Researchers from Monash University have successfully transformed food waste sugars into natural plastic films that will offer compostable alternatives to commonly used plastics for food and agricultural films like silage wrap.

The study highlights the potential of a new type of biodegradable plastic by converting food waste into polyhydroxyalkanoates (PHA) biopolymers, and comes at a time when global plastic production exceeds 400 million tonnes annually.

The study, led by Edward Attenborough and Dr Leonie van ‘t Hag from the Department of Chemical and Biological Engineering, provides a framework for designing bioplastics for temperature-sensitive packaging, medical films and other products, addressing the global challenge of single-use plastic waste.

By selecting different bacterial strains and blending their polymers, the researchers produced films that behave like conventional plastics and can be molded into other shapes or solids. This was accomplished by the research teams feeding two soil-dwelling bacteria – Cupriavidus necator and Pseudomonas putida – a carefully balanced “diet” of sugars with the right blend of salts, nutrients and trace elements.

Once the microbes fattened up, they began stockpiling natural plastic inside their cells.
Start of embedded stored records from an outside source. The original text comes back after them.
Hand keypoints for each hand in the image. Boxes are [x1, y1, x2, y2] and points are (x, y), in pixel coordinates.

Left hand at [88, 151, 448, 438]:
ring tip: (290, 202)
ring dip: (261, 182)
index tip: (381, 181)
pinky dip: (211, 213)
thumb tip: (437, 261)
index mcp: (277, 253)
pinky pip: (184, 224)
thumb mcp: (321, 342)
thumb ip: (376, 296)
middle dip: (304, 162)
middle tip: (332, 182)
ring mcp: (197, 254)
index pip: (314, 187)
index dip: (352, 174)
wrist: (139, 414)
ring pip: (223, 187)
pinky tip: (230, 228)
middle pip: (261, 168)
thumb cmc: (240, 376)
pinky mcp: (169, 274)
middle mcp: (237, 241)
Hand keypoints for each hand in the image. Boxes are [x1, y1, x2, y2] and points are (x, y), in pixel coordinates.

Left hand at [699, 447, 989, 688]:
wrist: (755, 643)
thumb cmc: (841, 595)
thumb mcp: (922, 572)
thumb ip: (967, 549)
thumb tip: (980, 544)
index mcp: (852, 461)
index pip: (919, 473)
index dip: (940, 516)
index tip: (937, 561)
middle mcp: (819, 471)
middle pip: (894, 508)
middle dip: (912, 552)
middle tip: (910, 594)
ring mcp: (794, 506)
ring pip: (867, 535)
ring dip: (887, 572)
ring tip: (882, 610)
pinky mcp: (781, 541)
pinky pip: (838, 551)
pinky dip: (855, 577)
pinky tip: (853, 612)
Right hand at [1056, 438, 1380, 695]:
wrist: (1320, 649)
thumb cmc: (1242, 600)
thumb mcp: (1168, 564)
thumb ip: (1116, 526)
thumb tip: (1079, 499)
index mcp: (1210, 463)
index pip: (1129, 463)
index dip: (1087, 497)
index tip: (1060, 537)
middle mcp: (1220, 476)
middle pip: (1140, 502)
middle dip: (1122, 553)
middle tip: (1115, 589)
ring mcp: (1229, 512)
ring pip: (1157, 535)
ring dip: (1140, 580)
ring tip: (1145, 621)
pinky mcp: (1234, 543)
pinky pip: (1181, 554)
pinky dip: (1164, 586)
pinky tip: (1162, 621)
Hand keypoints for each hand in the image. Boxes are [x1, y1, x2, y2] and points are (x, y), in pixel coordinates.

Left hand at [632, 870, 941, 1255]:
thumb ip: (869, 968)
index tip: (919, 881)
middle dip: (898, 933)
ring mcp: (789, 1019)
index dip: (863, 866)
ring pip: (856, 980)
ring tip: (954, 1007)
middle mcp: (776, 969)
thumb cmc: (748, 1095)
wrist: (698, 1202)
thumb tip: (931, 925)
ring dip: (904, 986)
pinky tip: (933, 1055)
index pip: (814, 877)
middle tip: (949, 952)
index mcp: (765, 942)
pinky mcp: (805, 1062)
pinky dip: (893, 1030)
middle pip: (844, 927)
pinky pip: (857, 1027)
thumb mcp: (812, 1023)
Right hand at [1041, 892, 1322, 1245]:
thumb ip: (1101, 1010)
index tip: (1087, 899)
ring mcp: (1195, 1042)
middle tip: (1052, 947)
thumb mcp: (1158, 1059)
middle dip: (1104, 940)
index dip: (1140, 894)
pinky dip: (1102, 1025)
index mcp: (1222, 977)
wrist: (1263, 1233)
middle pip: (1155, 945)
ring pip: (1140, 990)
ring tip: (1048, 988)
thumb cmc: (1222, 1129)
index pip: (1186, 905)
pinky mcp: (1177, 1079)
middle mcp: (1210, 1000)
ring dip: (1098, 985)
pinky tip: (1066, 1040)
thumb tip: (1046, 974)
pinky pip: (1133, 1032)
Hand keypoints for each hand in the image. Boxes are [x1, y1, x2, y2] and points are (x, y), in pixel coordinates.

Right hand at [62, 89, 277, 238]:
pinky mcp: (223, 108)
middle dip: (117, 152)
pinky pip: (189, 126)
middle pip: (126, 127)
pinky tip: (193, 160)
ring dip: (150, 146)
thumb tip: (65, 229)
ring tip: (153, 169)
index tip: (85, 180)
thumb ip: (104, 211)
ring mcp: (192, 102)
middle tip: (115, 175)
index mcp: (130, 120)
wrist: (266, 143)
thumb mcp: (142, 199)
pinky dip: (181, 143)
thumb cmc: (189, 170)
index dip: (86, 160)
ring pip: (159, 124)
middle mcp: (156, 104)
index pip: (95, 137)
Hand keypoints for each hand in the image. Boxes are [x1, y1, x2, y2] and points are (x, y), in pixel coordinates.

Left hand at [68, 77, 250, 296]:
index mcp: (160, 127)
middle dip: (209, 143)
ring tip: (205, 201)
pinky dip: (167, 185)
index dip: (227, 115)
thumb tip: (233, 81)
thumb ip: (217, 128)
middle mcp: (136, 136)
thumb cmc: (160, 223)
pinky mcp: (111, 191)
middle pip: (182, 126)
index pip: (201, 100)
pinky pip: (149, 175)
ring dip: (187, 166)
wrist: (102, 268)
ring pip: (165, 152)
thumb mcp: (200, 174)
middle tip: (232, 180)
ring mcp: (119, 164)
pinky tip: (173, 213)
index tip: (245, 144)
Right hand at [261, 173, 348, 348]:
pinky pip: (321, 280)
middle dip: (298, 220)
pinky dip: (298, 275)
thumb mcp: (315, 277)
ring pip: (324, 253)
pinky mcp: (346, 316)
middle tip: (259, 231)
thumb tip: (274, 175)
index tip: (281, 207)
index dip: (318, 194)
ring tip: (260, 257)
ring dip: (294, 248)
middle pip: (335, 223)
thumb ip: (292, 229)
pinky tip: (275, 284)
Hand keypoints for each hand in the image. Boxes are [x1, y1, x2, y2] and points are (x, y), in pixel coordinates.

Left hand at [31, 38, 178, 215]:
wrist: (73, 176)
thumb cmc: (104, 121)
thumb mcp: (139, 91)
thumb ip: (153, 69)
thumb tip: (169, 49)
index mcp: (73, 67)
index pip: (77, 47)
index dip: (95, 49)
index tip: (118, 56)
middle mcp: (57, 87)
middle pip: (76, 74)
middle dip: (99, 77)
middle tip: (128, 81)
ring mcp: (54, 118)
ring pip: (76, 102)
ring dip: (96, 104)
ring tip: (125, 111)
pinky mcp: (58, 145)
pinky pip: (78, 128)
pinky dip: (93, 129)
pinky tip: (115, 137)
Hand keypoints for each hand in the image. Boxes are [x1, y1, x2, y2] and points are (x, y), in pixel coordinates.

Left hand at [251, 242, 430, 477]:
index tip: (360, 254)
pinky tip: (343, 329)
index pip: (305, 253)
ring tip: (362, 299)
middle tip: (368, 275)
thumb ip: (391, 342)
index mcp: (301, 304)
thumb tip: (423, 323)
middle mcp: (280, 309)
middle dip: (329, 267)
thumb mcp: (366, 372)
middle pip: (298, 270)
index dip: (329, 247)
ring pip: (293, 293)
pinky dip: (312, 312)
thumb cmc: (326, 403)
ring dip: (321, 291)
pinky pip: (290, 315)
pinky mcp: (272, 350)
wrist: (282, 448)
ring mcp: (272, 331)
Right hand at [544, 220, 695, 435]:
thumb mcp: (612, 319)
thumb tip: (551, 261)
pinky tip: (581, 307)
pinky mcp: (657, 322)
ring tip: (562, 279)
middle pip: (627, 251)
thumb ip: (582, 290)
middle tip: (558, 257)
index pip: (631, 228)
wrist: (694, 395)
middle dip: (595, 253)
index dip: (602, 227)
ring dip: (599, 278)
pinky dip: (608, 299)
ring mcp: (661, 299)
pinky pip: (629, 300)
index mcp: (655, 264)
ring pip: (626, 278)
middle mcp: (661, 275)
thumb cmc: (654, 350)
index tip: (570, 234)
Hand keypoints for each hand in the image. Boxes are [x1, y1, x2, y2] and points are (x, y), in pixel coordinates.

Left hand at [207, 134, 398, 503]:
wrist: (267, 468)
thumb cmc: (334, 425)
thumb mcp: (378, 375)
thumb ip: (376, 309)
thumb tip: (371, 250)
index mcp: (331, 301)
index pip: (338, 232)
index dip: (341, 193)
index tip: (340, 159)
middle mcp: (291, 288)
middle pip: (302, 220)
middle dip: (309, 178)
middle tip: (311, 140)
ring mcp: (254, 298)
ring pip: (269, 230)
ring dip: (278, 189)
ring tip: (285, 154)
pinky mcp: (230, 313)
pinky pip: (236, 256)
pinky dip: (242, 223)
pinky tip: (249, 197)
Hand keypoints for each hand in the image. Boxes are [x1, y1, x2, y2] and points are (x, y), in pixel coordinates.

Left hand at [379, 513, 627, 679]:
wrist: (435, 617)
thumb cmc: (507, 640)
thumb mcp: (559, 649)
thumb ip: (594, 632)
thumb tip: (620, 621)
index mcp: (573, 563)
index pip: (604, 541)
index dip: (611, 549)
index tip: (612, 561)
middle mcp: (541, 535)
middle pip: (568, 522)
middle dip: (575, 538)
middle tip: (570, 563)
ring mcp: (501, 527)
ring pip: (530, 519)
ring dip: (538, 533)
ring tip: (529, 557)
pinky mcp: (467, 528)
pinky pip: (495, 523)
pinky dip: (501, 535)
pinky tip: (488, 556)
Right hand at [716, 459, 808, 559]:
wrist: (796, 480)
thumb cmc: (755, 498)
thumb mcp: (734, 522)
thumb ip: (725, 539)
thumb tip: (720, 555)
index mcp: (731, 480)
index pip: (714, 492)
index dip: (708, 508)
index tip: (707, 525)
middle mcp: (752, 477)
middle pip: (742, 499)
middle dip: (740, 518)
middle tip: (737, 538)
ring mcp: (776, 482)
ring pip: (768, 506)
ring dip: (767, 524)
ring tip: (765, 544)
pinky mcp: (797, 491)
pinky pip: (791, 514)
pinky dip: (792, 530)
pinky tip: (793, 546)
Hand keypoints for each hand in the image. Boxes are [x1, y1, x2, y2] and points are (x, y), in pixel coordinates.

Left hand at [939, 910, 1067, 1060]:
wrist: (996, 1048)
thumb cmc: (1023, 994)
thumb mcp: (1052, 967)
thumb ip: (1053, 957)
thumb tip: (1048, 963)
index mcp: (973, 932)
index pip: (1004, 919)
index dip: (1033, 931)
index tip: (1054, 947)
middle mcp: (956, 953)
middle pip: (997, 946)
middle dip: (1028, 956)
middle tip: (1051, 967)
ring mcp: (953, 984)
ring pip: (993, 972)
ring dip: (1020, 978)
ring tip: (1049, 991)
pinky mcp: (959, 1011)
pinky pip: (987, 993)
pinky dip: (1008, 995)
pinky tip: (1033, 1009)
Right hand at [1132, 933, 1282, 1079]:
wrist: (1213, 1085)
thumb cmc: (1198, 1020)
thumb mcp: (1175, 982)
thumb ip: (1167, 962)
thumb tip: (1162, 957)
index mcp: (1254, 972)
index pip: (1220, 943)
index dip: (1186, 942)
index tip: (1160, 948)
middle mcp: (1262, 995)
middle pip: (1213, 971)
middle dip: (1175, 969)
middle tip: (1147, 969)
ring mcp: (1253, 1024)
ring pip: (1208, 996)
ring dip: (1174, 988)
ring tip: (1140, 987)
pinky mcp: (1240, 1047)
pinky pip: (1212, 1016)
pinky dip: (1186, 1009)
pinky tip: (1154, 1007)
The scientists then “milked” these plastics out using solvents, cast them into ultrathin films about 20 microns thick and tested their stretchiness, strength and melting behaviour.

Mr Attenborough said the research demonstrated how food waste can be transformed into sustainable, compostable ultrathin films with tunable properties.

“The versatility of PHAs means we can reimagine materials we rely on every day without the environmental cost of conventional plastics,” Mr Attenborough said.

“By tailoring these natural plastics for different uses, we’re opening the door to sustainable alternatives in packaging, especially where they can be composted along with food or agricultural waste.”

By comparing the stiff plastic made by C. necator with the softer, more flexible version from P. putida, the study demonstrates how blending the two can tune film properties like crystallinity and melting point, while maintaining strength and flexibility.

The team is collaborating with industry partners to develop biodegradable packaging and medical solutions with potential commercial applications.

The research was published in September.